> _TASK OBJECTIVE_: The required result is an exact copy of the lines beginning at the line that contains "Rendered at 1275 by 1650 pixels." and ending at the last line of the material below.
****
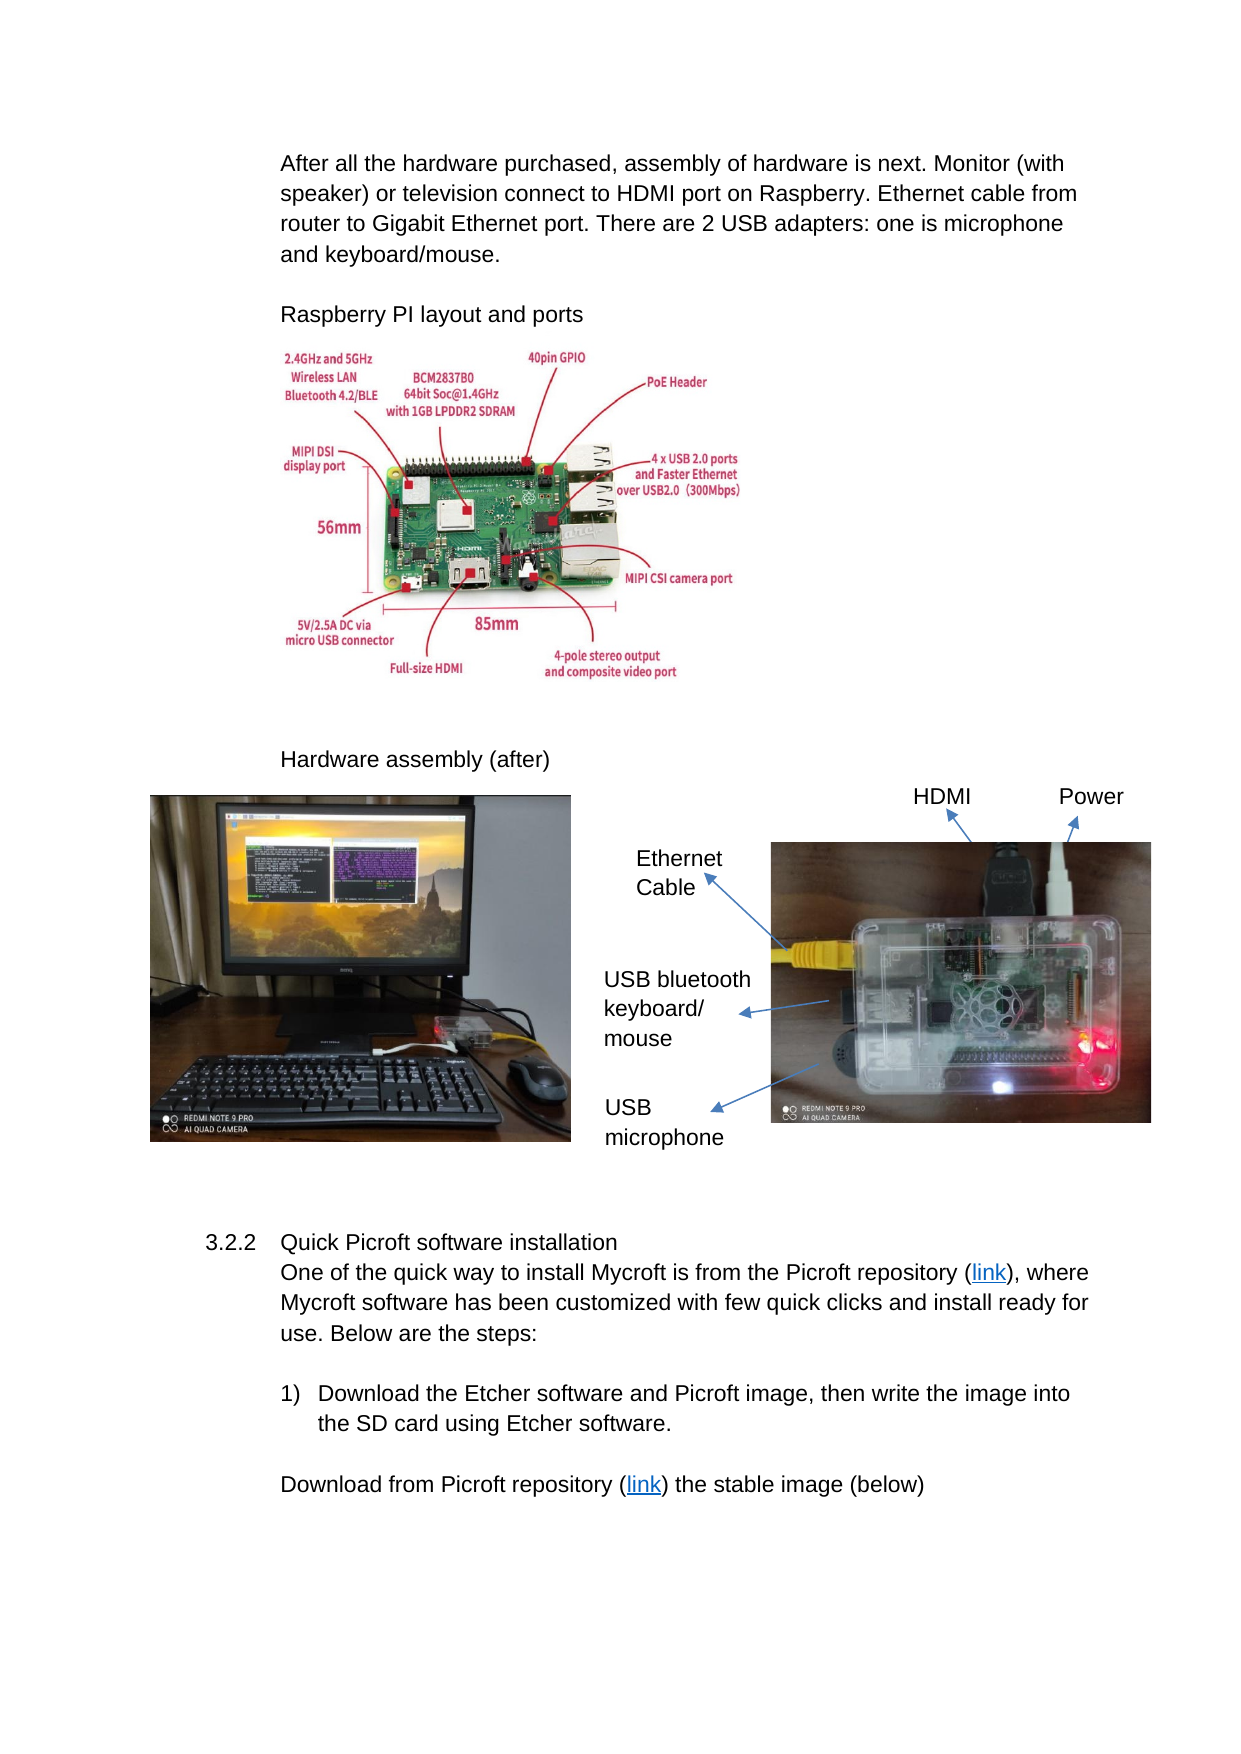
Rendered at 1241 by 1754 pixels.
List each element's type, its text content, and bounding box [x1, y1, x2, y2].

picture [280, 331, 741, 682]
list One of the quick way to install Mycroft is from the Picroft repository (link), where Mycroft software has been customized with few quick clicks and install ready for use. Below are the steps: [280, 1259, 1090, 1346]
list Quick Picroft software installation [205, 1229, 1090, 1255]
list After all the hardware purchased, assembly of hardware is next. Monitor (with speaker) or television connect to HDMI port on Raspberry. Ethernet cable from router to Gigabit Ethernet port. There are 2 USB adapters: one is microphone and keyboard/mouse. [280, 150, 1090, 267]
list Hardware assembly (after) [280, 746, 1090, 772]
list Download from Picroft repository (link) the stable image (below) [280, 1471, 1090, 1497]
list Raspberry PI layout and ports [280, 301, 1090, 327]
list Download the Etcher software and Picroft image, then write the image into the SD card using Etcher software. [280, 1380, 1090, 1436]
picture [150, 795, 571, 1142]
picture [770, 842, 1152, 1123]
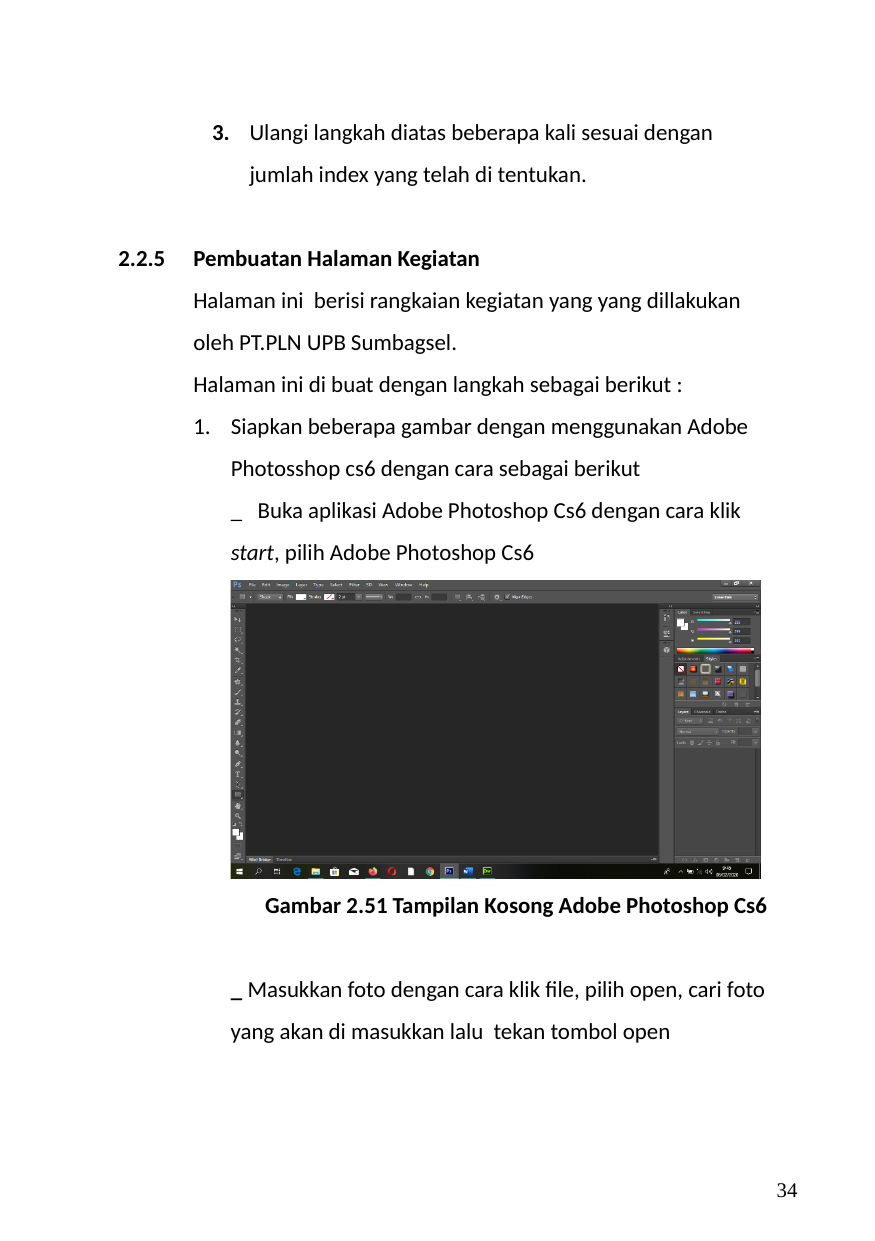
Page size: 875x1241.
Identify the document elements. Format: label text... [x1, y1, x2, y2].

text _ Masukkan foto dengan cara klik file, pilih open, cari foto yang akan di masukkan lalu tekan tombol open [230, 975, 783, 1045]
list _ Buka aplikasi Adobe Photoshop Cs6 dengan cara klik start, pilih Adobe Photoshop Cs6 [231, 496, 783, 566]
list Halaman ini di buat dengan langkah sebagai berikut : [193, 370, 783, 398]
list Siapkan beberapa gambar dengan menggunakan Adobe Photosshop cs6 dengan cara sebagai berikut [193, 412, 783, 482]
list Halaman ini berisi rangkaian kegiatan yang yang dillakukan oleh PT.PLN UPB Sumbagsel. [193, 286, 783, 356]
picture [230, 580, 761, 879]
list Pembuatan Halaman Kegiatan [118, 244, 783, 272]
list Ulangi langkah diatas beberapa kali sesuai dengan jumlah index yang telah di tentukan. [212, 118, 783, 188]
list Gambar 2.51 Tampilan Kosong Adobe Photoshop Cs6 [249, 891, 783, 919]
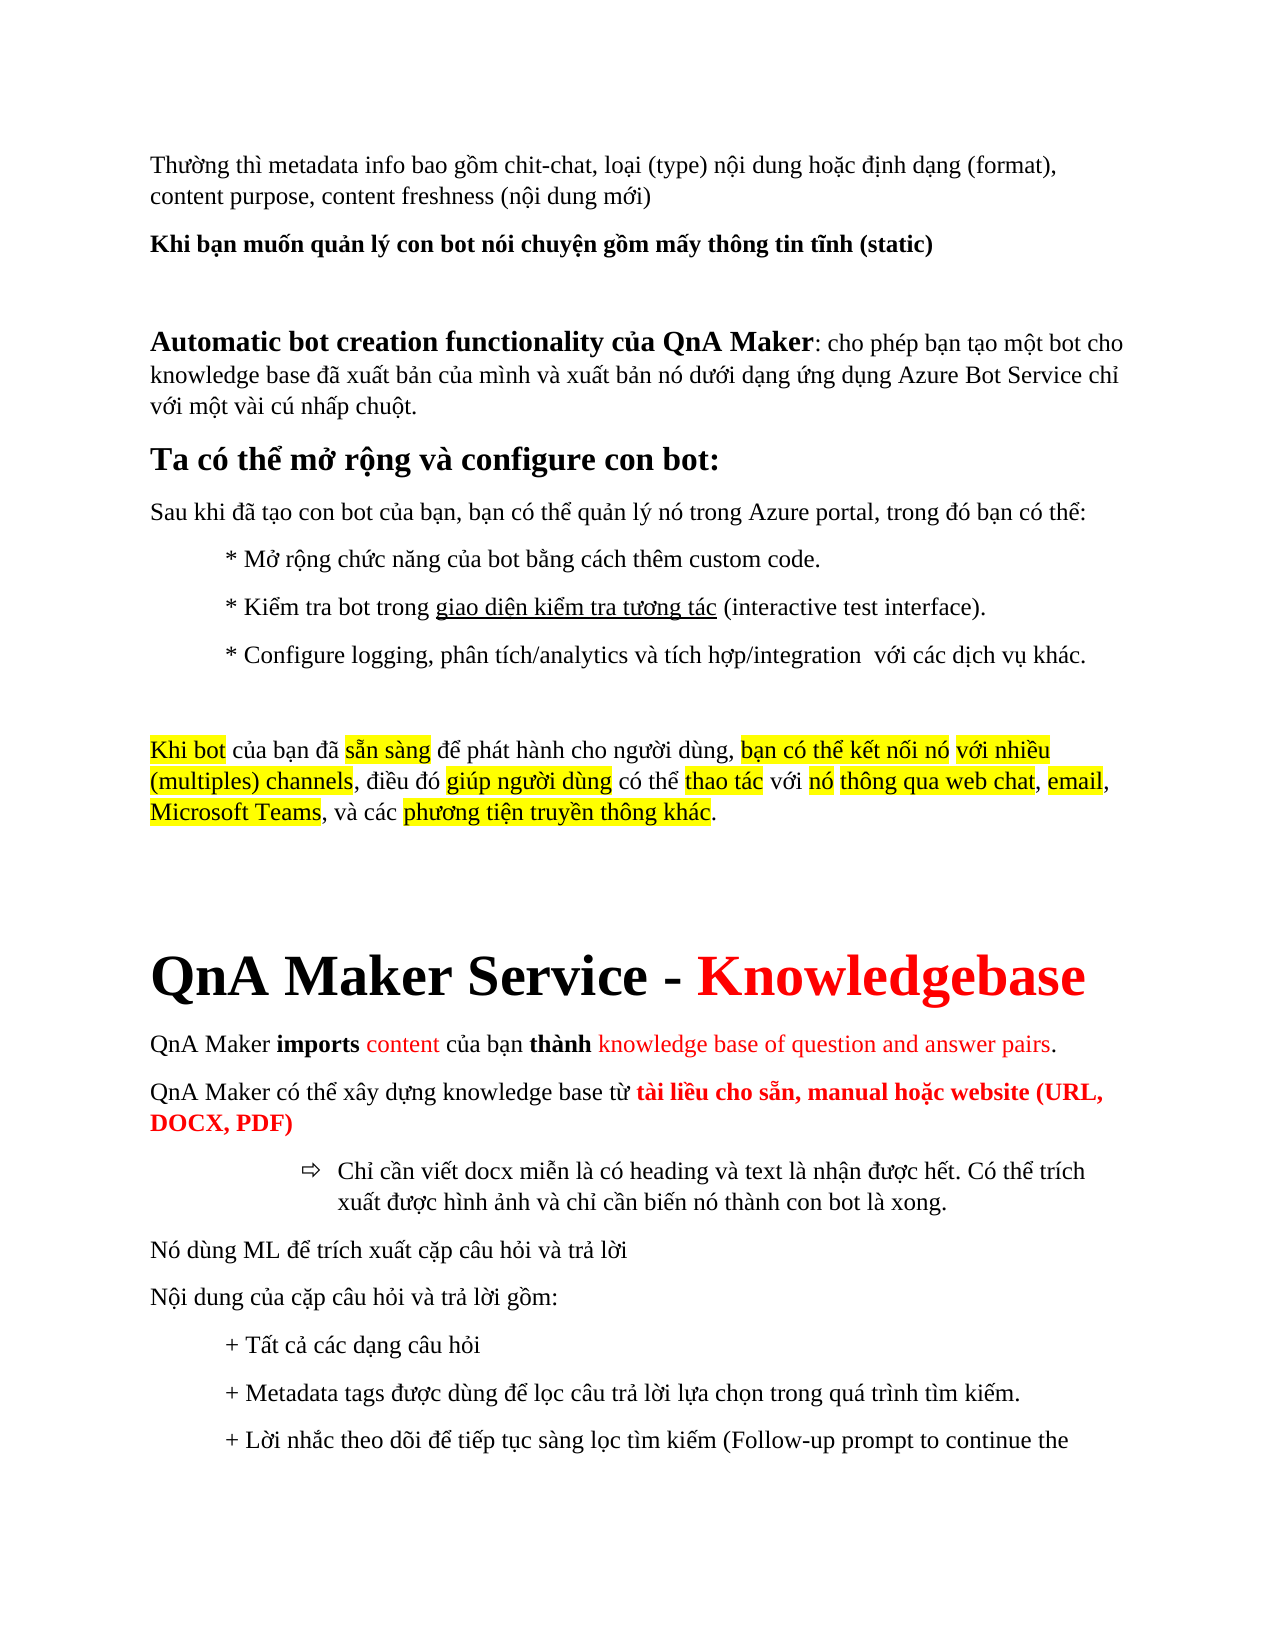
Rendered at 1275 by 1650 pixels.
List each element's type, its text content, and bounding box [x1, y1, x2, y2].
****
> _RESPONSE TO THE TASK_:
Rendered at 1275 by 1650 pixels.
List each element's type, its text content, and bounding box [x1, y1, x2, y2].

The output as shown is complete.